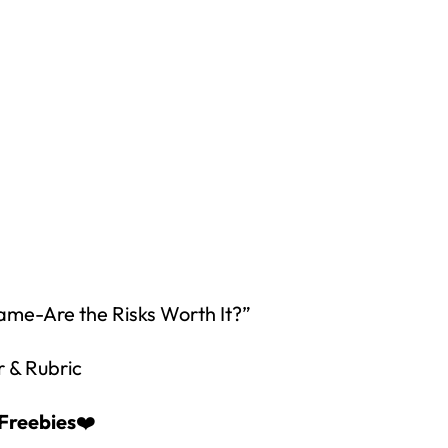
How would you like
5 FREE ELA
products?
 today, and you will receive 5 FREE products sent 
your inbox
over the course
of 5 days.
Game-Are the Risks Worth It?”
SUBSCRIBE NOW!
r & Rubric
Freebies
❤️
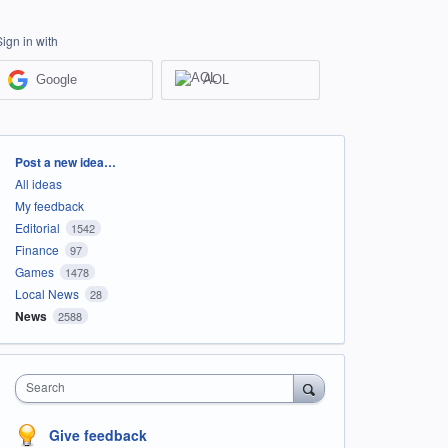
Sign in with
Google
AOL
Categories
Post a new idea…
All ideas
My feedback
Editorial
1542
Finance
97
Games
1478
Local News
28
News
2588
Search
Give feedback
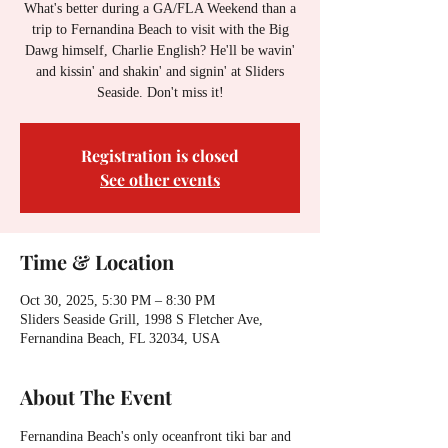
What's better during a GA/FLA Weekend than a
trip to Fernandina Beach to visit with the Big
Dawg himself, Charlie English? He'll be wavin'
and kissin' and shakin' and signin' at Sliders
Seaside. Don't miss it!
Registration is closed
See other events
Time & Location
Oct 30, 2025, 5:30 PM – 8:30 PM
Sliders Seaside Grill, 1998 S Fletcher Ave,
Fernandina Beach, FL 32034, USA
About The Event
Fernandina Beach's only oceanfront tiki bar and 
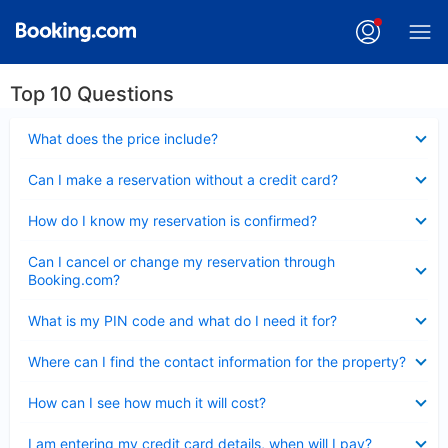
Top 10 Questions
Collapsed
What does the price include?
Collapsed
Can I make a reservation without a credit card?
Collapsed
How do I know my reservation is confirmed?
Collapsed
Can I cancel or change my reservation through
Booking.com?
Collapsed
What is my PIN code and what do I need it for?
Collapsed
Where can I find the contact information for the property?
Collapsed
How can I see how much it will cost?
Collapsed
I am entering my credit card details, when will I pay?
▬▬▬▬▬▬
Assignment
Return the lines from the one containing "Sign in with" up to and including the one containing "Fernandina Beach's only", each copied as it appears in the records. Leave the pictures out of your answer.

Written solution
Sign in with
Google
AOL
Categories
Post a new idea…
All ideas
My feedback
Editorial
1542
Finance
97
Games
1478
Local News
28
News
2588
Search
Give feedback
What's better during a GA/FLA Weekend than a
trip to Fernandina Beach to visit with the Big
Dawg himself, Charlie English? He'll be wavin'
and kissin' and shakin' and signin' at Sliders
Seaside. Don't miss it!
Registration is closed
See other events
Time & Location
Oct 30, 2025, 5:30 PM – 8:30 PM
Sliders Seaside Grill, 1998 S Fletcher Ave,
Fernandina Beach, FL 32034, USA
About The Event
Fernandina Beach's only oceanfront tiki bar and 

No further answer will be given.